We've Moved!
Visit SDSU’s new digital collections website at https://digitalcollections.sdsu.edu
Description
Pop cultural texts have long included social and political commentary and thus make significant sites for rhetorical analysis. Luke Winslow argues that pop cultural artifacts are “sites of struggle that determine who has power and who does not. And it is for this reason that we need to be aware of the power in popular culture” (89). Beyoncé’s “Formation” music video is one such artifact that focuses on social and political struggle and oppression—it comments on the violence against Black lives in the United States and seeks to empower Black men and women in the context of the Black Lives Matter movement. While much has been written about Beyoncé and her activism in the past, there is very little scholarly material that examines her recent work with the Black Lives Matter movement. Beyoncé’s “Formation” music video is an example of a social artifact composed by a rhetor participating in a larger political movement hoping to encourage collective action and direct social and institutional change. In her video, Beyoncé speaks to a large audience comprised of all Black Americans, regardless of sex, gender, and sexuality, interested in promoting change in the social and political treatment of Black people in the United States. This project examines this music video and analyzes the ways in which Beyoncé uses images of Black history and the current Black experience in the United States to hail the audience she seeks to attract and mobilize.
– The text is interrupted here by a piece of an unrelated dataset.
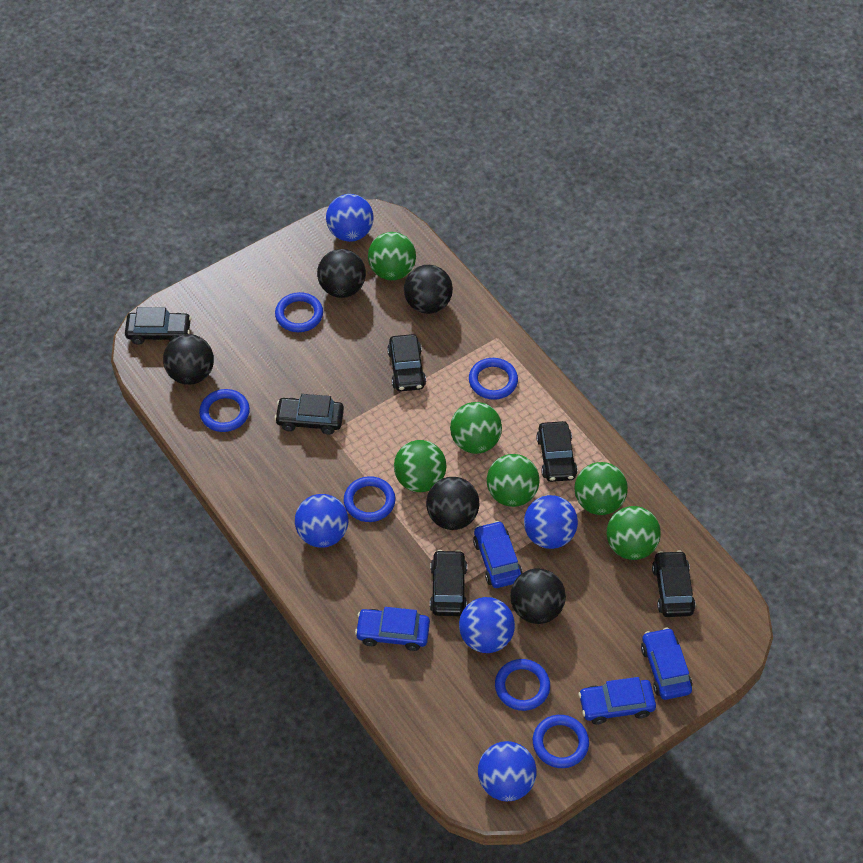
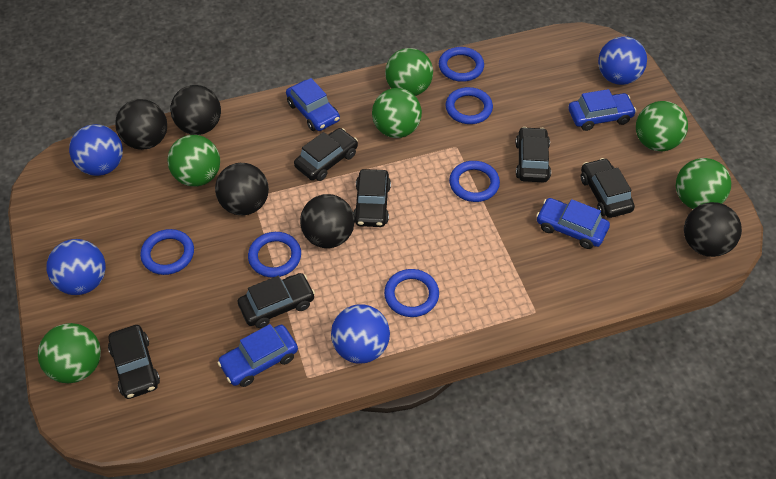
blue ball: [295,494,348,548] [326,194,373,242] [459,597,515,653] [478,741,537,801] [524,495,578,549] = 5 -> [47,239,106,295] [69,124,123,176] [331,304,390,364] [598,36,647,85] = 4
My analysis shows that the imagery in Beyoncé’s video accomplishes two constitutive tasks: first, it creates a cohesive Black identity based on the common culture and shared practices and experiences of the Black community; then, it builds a historical and transhistorical narrative that recounts major events and time periods in Black American history. These two processes work together to hail, or call into being, Beyoncé’s target audience, calling them into existence so that they can next be persuaded to act collectively.